Duane, Diane - Harbinger 1 by Duane Diane

Duane, Diane - Harbinger 1 by Duane Diane

Author:Duane, Diane
Language: eng
Format: epub


THEHARBINGERTRILOGY

"And who are you supposed to be?" said Elinke.

Enda looked at her with surprising gentleness. "One who knows," she said.

Elinke looked scornfully over at Gabriel. "You make friends wherever you go, don't you?" she said. She turned to Enda and said, "Watch out for yourself. Don't trust him. He tends to kill his friends."

"Death comes to us all eventually," the fraal said, "and trust is no better than fear at warding it off."

Elinke's eyes widened a little, an old habit that Gabriel knew from of old when she had been caught a little off guard.

"Mot−toes and mysticism won't do much good either," Elinke snapped and turned away without another glance at Gabriel.

Gabriel sat down again very slowly, acutely aware of glances—some angry, some merely suspicious—from the table to which Elinke was returning. He was equally aware that some of the people there were now sitting in ways that suggested they were carrying sidearms to which they wanted ready access. They shouldn't be armed in port. They shouldn't be.

"Well," Enda said softly after a moment, sitting down again beside Gabriel. She reached out for her wine. "So that is Captain Dareyev. She is in great distress."

"She is? What about me?" Gabriel muttered. His dinner was now like lead inside him, and the glow from half of two bottles of kalwine had burned in minutes to cinders.

"Do not expect me not to see both sides of a situation," Enda observed, "or as many sides as it has. If fraal have one gift that has both complicated matters for us and made them more simple, that is it. Her distress does not only involve you, though, or the matters in which you are involved. There is something else on her mind."

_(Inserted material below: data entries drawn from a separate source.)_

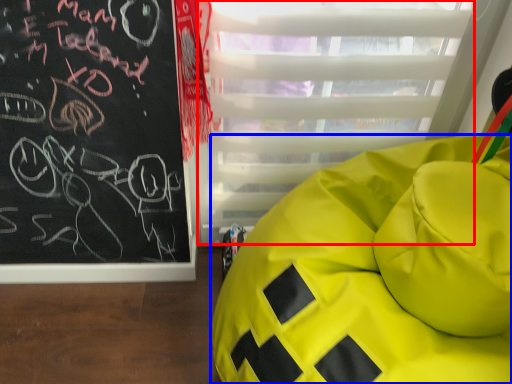
Question: Which point is further to the camera, glass door (highlighted by a red box) or furniture (highlighted by a blue box)?

Choices:
 (A) glass door
 (B) furniture

Answer: (A)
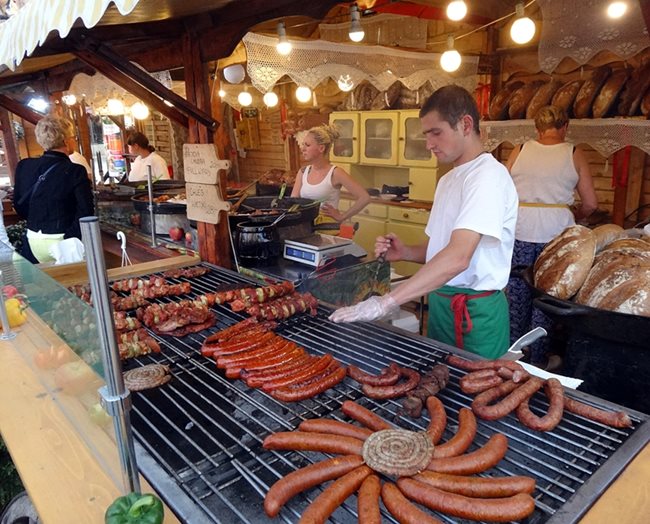
At what (x,y) coordinates should I click in order to perform the action: click on cutting boards. Please return your answer as a coordinate pair (x, y). This screenshot has height=524, width=650. Looking at the image, I should click on (211, 174), (209, 193).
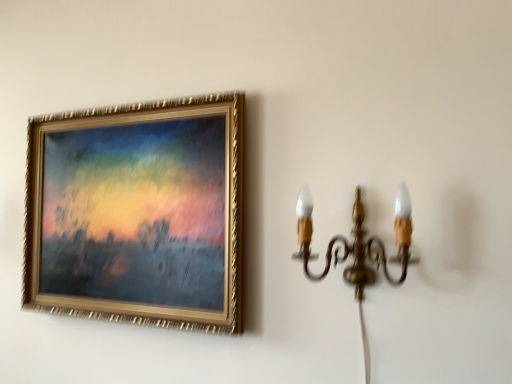
Question: Should I look upward or downward to see gold-framed painting at upper left?

Choices:
 (A) down
 (B) up

Answer: (A)

Question: From the image's perspective, is gold brass wall sconce at right below gold-framed painting at upper left?

Choices:
 (A) no
 (B) yes

Answer: (B)

Question: Is gold-framed painting at upper left a part of gold brass wall sconce at right?

Choices:
 (A) yes
 (B) no

Answer: (B)

Question: Is gold brass wall sconce at right shorter than gold-framed painting at upper left?

Choices:
 (A) yes
 (B) no

Answer: (A)

Question: Does gold brass wall sconce at right have a smaller size compared to gold-framed painting at upper left?

Choices:
 (A) no
 (B) yes

Answer: (B)

Question: From the image's perspective, is gold brass wall sconce at right located above gold-framed painting at upper left?

Choices:
 (A) no
 (B) yes

Answer: (A)

Question: Is gold brass wall sconce at right not within gold-framed painting at upper left?

Choices:
 (A) no
 (B) yes

Answer: (B)

Question: Could gold brass wall sconce at right be considered to be inside gold-framed painting at upper left?

Choices:
 (A) no
 (B) yes

Answer: (A)

Question: Is there a large distance between gold-framed painting at upper left and gold brass wall sconce at right?

Choices:
 (A) yes
 (B) no

Answer: (B)

Question: Is gold-framed painting at upper left not inside gold brass wall sconce at right?

Choices:
 (A) no
 (B) yes

Answer: (B)

Question: Is gold-framed painting at upper left smaller than gold brass wall sconce at right?

Choices:
 (A) no
 (B) yes

Answer: (A)

Question: Considering the relative sizes of gold-framed painting at upper left and gold brass wall sconce at right in the image provided, is gold-framed painting at upper left shorter than gold brass wall sconce at right?

Choices:
 (A) no
 (B) yes

Answer: (A)

Question: Does gold-framed painting at upper left appear on the right side of gold brass wall sconce at right?

Choices:
 (A) yes
 (B) no

Answer: (B)

Question: Considering their positions, is gold-framed painting at upper left located in front of or behind gold brass wall sconce at right?

Choices:
 (A) front
 (B) behind

Answer: (B)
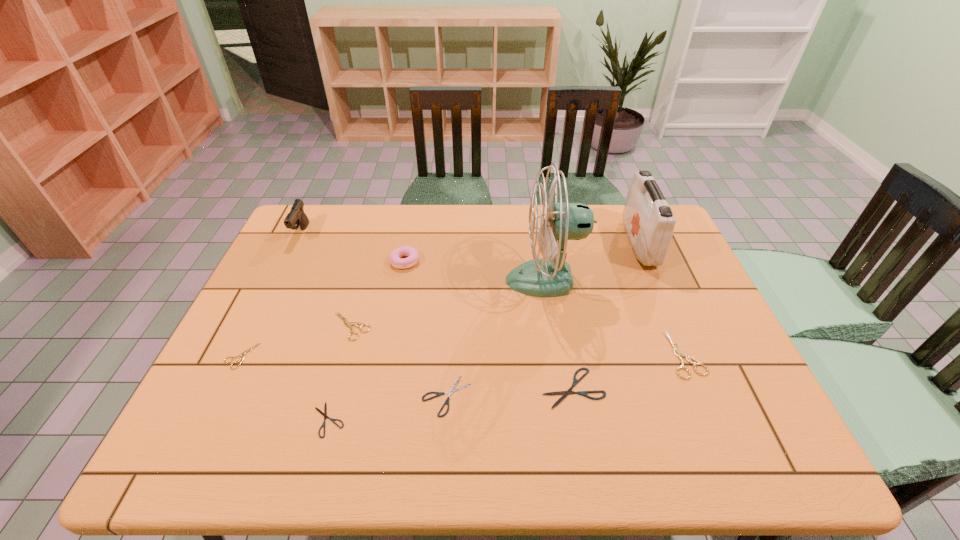
What are the coordinates of `free space located 0.240m on the left of the second shears from right to left` in the screenshot? It's located at (440, 388).

The width and height of the screenshot is (960, 540). What are the coordinates of `blank space located 0.390m on the right of the leftmost shears` in the screenshot? It's located at (410, 356).

The height and width of the screenshot is (540, 960). I want to click on free space located 0.100m on the left of the fifth object from right to left, so click(x=379, y=396).

Find the location of a particular element. Image resolution: width=960 pixels, height=540 pixels. blank space located 0.060m on the front of the leftmost black shears is located at coordinates (316, 466).

At what (x,y) coordinates should I click in order to perform the action: click on the first-aid kit positioned at the far edge. Please return your answer as a coordinate pair (x, y). This screenshot has width=960, height=540. Looking at the image, I should click on (648, 220).

This screenshot has width=960, height=540. Identify the location of pistol that is at the far edge. (296, 217).

The image size is (960, 540). In order to click on object at the near edge in this screenshot , I will do pos(324,414).

At what (x,y) coordinates should I click in order to perform the action: click on pistol that is at the left edge. Please return your answer as a coordinate pair (x, y). The image size is (960, 540). Looking at the image, I should click on (296, 217).

The image size is (960, 540). Identify the location of shears present at the left edge. (x=243, y=354).

Identify the location of the first-aid kit that is at the right edge. [x=648, y=220].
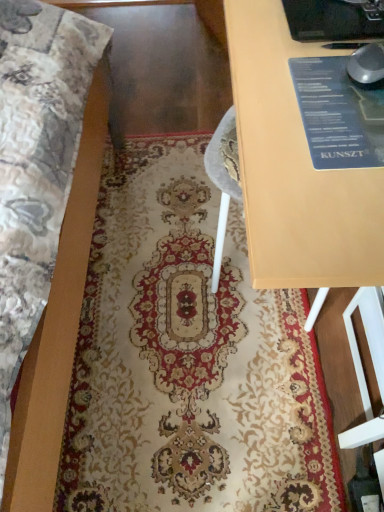
Identify the location of vacant area on top of carpet with intricate patterns at center (from a real-world perspective). (200, 296).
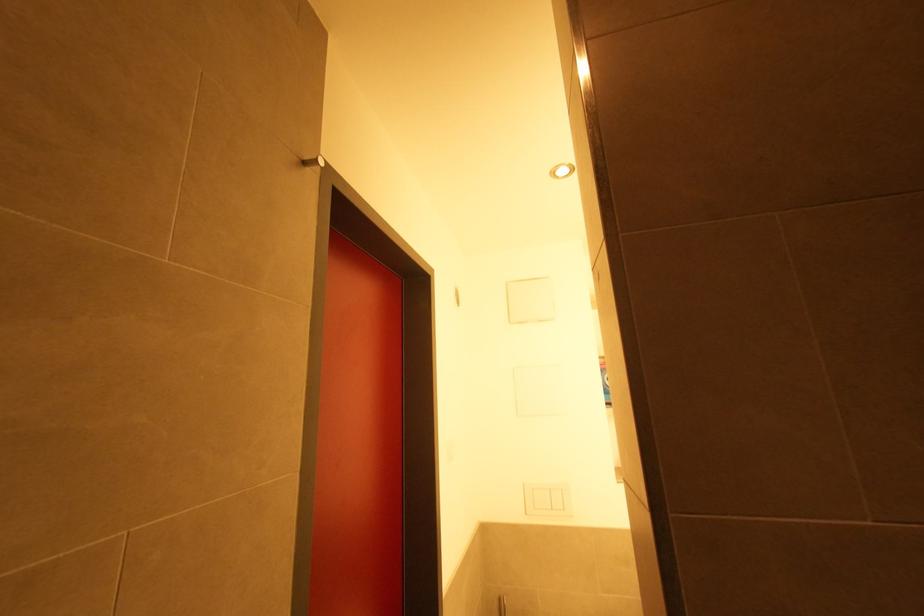
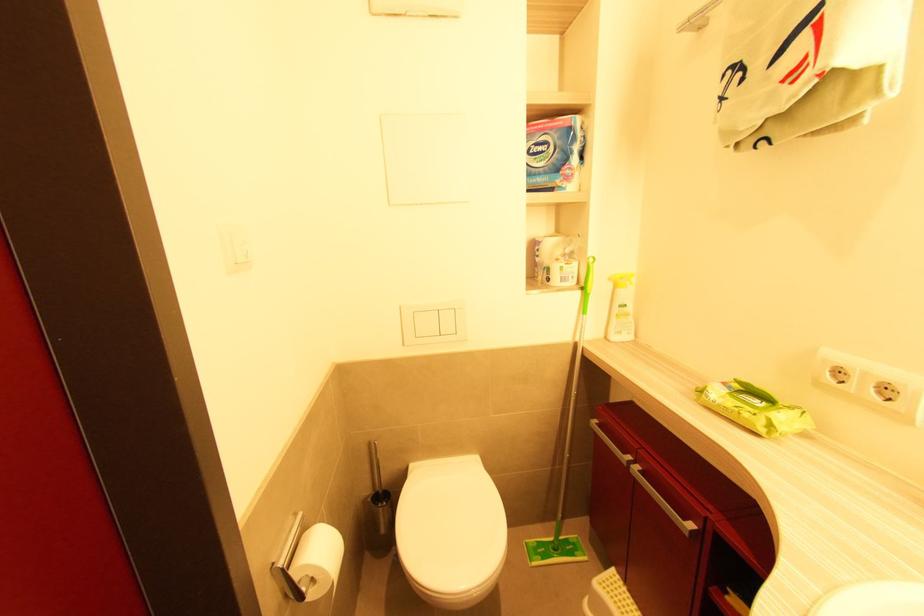
Based on the continuous images, in which direction is the camera rotating?

The camera rotated toward right-down.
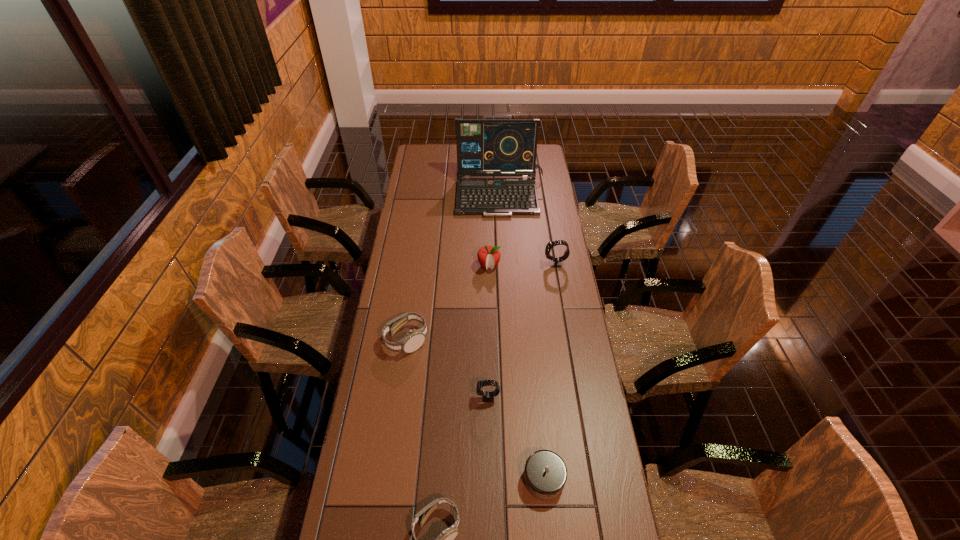
The width and height of the screenshot is (960, 540). Identify the location of the seventh farthest object. (0, 0).

At what (x,y) coordinates should I click in order to perform the action: click on the nearest gray watch. Please return your answer as a coordinate pair (x, y). Image resolution: width=960 pixels, height=540 pixels. Looking at the image, I should click on (0, 0).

"I thought you said you weren't much of a mindwalker," Gabriel said.

"I am not, compared to some, but faces are easy to read. Her eyes were not on you for much of the time while she was railing at you. Did you not notice? She was looking at someone else."

Gabriel did not say out loud that he had been having so much trouble looking directly at Elinke that this minor detail could very well have eluded him. "Really? And who would it have been, do you think?"

"I am expert at faces, but not that expert," Enda said. "You will probably find out in time." She looked at him with an expression that was unusually sorrowful, even for a fraal's face that could look mournful with great ease. "Probably we should go. You plainly are not enjoying the evening any more."

Gabriel nodded and looked up to see where the man doing table service had gone. He paid, having thumbed a couple of extra dollars' worth of credit onto the billing card before touch−ing his own card to it, and then stood up. He walked past the marines' table without a glance at them and headed out into the street. Silently, like a pale, drifting fragment of evening mist, Enda came after him.